- 3 lbs. Yukon Gold Potatoes, peeled and thinly sliced
- 1 large (about 1 lb.) sweet onion, sliced thin lengthwise
- 2 cups smoked Gouda with herbs shredded
- 3 cups ham, cut into small cubes
- 3 cups milk
- 1 cup heavy cream
- 1/3 cup butter
- 1/3 cup flour
- 4 cups (about 1 lb.) shredded smoked Gouda with herbs
Preheat oven to 400 degrees.
In a medium saucepan over a medium heat, melt butter. Whisk in flour until combined, cooking for 2-3 minutes. Slowly whisk in milk and heavy cream until smooth and lump free. Add cheese and stir until melted; mixture may appear slightly lumpy due to the herbs in cheese.Set aside.

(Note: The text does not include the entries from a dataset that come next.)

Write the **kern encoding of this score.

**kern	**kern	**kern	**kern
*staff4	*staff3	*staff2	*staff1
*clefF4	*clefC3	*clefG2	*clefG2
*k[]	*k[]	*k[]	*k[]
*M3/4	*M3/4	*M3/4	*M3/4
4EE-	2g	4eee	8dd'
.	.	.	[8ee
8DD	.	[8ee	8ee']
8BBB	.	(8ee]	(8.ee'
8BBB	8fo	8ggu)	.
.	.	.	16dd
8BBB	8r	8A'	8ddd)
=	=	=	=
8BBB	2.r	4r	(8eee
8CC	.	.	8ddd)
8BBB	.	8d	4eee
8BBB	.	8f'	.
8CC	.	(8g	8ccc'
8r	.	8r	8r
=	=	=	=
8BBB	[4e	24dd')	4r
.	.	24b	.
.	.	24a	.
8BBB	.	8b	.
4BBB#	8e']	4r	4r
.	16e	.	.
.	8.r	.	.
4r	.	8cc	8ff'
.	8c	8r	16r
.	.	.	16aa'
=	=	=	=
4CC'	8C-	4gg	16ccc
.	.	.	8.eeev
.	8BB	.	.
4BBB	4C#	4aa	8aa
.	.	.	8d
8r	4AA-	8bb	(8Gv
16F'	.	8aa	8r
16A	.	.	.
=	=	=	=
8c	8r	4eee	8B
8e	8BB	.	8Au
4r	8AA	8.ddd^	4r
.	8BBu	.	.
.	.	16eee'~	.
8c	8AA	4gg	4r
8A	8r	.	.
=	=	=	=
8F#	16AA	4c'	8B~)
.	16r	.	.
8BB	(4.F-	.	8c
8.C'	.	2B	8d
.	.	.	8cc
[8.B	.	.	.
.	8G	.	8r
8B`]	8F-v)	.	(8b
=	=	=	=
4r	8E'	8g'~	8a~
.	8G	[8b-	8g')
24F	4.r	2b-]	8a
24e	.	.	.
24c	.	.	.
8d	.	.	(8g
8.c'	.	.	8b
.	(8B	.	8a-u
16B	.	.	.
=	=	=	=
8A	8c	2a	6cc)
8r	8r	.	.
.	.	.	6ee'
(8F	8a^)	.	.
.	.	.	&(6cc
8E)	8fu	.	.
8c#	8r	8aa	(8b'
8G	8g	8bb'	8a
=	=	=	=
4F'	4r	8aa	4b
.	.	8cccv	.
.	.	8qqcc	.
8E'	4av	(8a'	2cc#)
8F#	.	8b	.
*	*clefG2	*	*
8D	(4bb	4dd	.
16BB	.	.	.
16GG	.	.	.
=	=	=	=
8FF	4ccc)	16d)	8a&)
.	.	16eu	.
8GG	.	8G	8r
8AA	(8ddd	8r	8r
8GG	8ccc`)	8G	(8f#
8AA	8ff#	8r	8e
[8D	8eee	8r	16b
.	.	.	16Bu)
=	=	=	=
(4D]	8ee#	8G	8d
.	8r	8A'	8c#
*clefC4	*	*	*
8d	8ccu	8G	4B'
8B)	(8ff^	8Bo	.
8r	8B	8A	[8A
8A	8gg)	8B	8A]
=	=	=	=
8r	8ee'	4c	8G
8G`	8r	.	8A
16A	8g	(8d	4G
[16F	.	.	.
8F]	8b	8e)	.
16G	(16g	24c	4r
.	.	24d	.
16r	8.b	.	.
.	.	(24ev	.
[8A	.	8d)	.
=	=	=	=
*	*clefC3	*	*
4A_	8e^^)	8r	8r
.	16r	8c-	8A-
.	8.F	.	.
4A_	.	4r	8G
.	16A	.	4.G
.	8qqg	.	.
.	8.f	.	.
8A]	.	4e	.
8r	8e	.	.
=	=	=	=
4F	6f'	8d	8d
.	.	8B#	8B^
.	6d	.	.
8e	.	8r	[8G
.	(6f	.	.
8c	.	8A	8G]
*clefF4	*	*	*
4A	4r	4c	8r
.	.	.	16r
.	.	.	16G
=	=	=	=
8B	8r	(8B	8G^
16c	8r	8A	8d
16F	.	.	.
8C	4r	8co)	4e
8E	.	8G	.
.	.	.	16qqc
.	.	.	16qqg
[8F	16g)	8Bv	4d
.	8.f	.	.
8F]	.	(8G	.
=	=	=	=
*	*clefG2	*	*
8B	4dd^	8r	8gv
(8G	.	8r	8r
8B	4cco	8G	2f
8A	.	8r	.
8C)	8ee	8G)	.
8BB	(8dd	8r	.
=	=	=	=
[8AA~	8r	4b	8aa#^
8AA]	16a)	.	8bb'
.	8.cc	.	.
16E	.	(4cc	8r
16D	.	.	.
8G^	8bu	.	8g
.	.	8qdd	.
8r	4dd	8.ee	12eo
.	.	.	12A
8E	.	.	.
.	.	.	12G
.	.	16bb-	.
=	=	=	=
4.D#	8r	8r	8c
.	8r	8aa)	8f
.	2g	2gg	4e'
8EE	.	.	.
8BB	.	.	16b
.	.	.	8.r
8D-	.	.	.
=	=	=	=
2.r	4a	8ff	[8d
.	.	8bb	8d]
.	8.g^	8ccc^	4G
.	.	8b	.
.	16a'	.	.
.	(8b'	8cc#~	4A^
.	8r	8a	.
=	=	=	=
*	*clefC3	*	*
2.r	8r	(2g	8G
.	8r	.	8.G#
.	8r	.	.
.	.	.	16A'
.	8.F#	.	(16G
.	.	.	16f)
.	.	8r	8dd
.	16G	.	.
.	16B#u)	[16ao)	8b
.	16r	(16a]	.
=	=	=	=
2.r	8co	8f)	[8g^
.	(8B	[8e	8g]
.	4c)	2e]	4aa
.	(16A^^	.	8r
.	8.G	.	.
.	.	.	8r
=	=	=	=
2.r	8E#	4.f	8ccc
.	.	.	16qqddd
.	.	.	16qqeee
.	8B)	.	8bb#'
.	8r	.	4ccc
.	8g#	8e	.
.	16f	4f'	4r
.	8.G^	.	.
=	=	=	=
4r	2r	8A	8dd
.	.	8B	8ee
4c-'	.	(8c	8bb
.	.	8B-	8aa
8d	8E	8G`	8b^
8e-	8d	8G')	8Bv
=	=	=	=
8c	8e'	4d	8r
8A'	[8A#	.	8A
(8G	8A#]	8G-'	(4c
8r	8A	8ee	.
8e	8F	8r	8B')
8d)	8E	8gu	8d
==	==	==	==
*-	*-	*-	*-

In a sauté pan, heat small amount of oil and sauté onions & ham; set aside. Grease the bottom of an 11 x 15 baking dish. Layer the pan with a quarter of the potatoes fully covering the bottom of pan. Sprinkle about a quarter of the ham/onion mixture over potatoes followed by a half cup of shredded cheese. Then, spread a thin layer of cheese sauce. Repeat completing 3 layers and the last layers being potatoes. Then, pour the rest of the cheese sauce leaving out the ham/onion mixture. Cover with foil and bake for about one hour. In a small bowl, mix the remaining ham/onion mixture with the remaining shredded cheese and set aside to use as a topping later. After baking one hour, check to see if potatoes are tender. If not, cover and bake an additional 25 to 30 minutes. When done, remove foil and sprinkle top with remaining ham/onion/cheese mixture and place back in oven until cheese is melted and golden brown. Serve hot.